§ **Document section**
This plot of sunspot numbers, updated monthly through December 2009, shows the measured peak of the last solar cycle in blue and the predicted peak of the next solar cycle in red. Although the average minimum occurs 5-6 years after maximum, solar activity remains well below levels observed a decade ago. NOAA's website has a larger version. (Image courtesy NOAA Space Weather Prediction Center.)
Not since the first decade of the 20th century has overall solar activity remained so low for so long. In 2007 a panel of solar prediction experts convened by NOAA's Space Weather Prediction Center (see "On the Web") called for the next solar peak (the apex of solar cycle 24) to occur around late 2011 or early 2012. However, cycle 24 has gotten off to a slow start, with only sporadic sunspots thus far. The panel now considers the next peak unlikely to arrive until at least 2013.
Along with its tardiness, the recent minimum has been unusually deep by several measures extending back at least half a century, when space-age sensing began.
"What we think of as the quiet Sun can change from one cycle to the next," says Janet Kozyra (University of Michigan).

§ **Extracted material**
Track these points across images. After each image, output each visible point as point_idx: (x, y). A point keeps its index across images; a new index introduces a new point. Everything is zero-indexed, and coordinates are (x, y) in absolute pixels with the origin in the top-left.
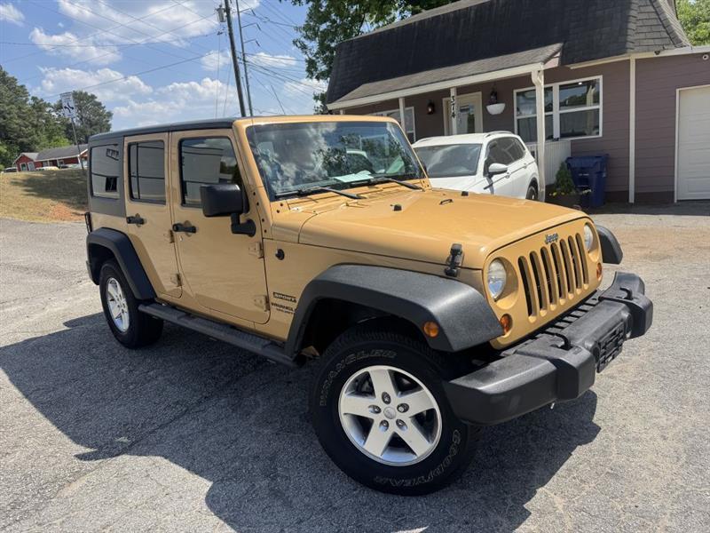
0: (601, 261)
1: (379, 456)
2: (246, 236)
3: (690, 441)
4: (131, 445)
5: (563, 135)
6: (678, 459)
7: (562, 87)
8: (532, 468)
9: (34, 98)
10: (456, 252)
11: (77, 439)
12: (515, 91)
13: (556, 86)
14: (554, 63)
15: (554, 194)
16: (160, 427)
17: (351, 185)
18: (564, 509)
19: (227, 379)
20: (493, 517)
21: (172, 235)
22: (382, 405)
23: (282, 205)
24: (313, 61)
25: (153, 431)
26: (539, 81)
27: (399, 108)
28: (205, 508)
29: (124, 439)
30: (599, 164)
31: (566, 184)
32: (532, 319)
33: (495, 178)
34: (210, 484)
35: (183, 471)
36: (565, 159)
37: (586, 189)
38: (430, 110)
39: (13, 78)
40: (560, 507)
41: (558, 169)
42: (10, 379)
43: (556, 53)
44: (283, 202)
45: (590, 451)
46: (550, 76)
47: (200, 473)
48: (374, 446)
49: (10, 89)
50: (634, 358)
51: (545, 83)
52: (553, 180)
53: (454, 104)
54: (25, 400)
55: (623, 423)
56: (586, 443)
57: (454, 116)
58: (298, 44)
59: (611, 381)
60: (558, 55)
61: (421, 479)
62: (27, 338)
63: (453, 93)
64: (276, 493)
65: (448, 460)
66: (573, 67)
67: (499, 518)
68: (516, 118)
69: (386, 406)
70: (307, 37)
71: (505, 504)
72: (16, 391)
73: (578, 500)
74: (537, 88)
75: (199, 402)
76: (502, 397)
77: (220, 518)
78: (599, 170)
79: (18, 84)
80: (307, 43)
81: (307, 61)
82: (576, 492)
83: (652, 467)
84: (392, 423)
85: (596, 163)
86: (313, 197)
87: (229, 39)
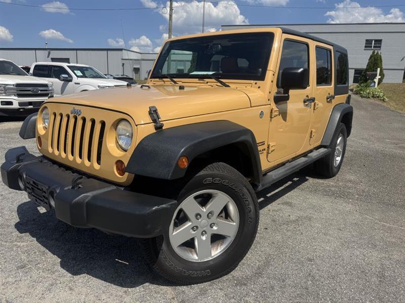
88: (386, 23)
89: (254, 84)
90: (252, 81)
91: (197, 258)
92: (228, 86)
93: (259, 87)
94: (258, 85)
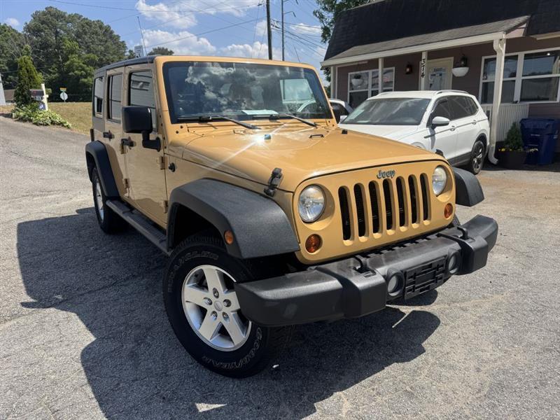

§ **What this exercise asks**
A - According to the sunspot passage, what is the earliest year the NOAA panel now expects the next solar peak?
B - Resume the sunspot passage, picking up right after its final sentence.
The data above are separate from the sunspot passage.

§ **Numbered answers**
A - 2013

B -
The good news is that data from the WHI campaign and its predecessor, the Whole Sun Month (1996), have shed light on striking differences between the most recent solar minimum and the last one. "We've learned that what we think of as the quiet Sun can change from one cycle to the next in ways that alter space weather disturbances and their effects at Earth," says Janet Kozyra (University of Michigan). However, she adds, "We don't yet know why these differences in the quiet sun occur or how to predict them."
The newly fertile topic has spawned a working group on comparative solar minima (see "On the Web") within the International Astronomical Union. The group is chaired by Sarah Gibson of NCAR's High Altitude Observatory. NCAR also hosted a November workshop on WHI results, and the December meeting of the American Geophysical Union included a special session on consequences of the unusually long and deep solar minimum.
A deceptive calm
One thing that's become clear is that 'quiet' is a relative term when it comes to solar minima. Sunspots, irradiance, and other measures of solar behavior can experience brief bursts of intensification even when the overall activity is at low ebb. This makes it tougher to determine when one cycle truly ends and another begins.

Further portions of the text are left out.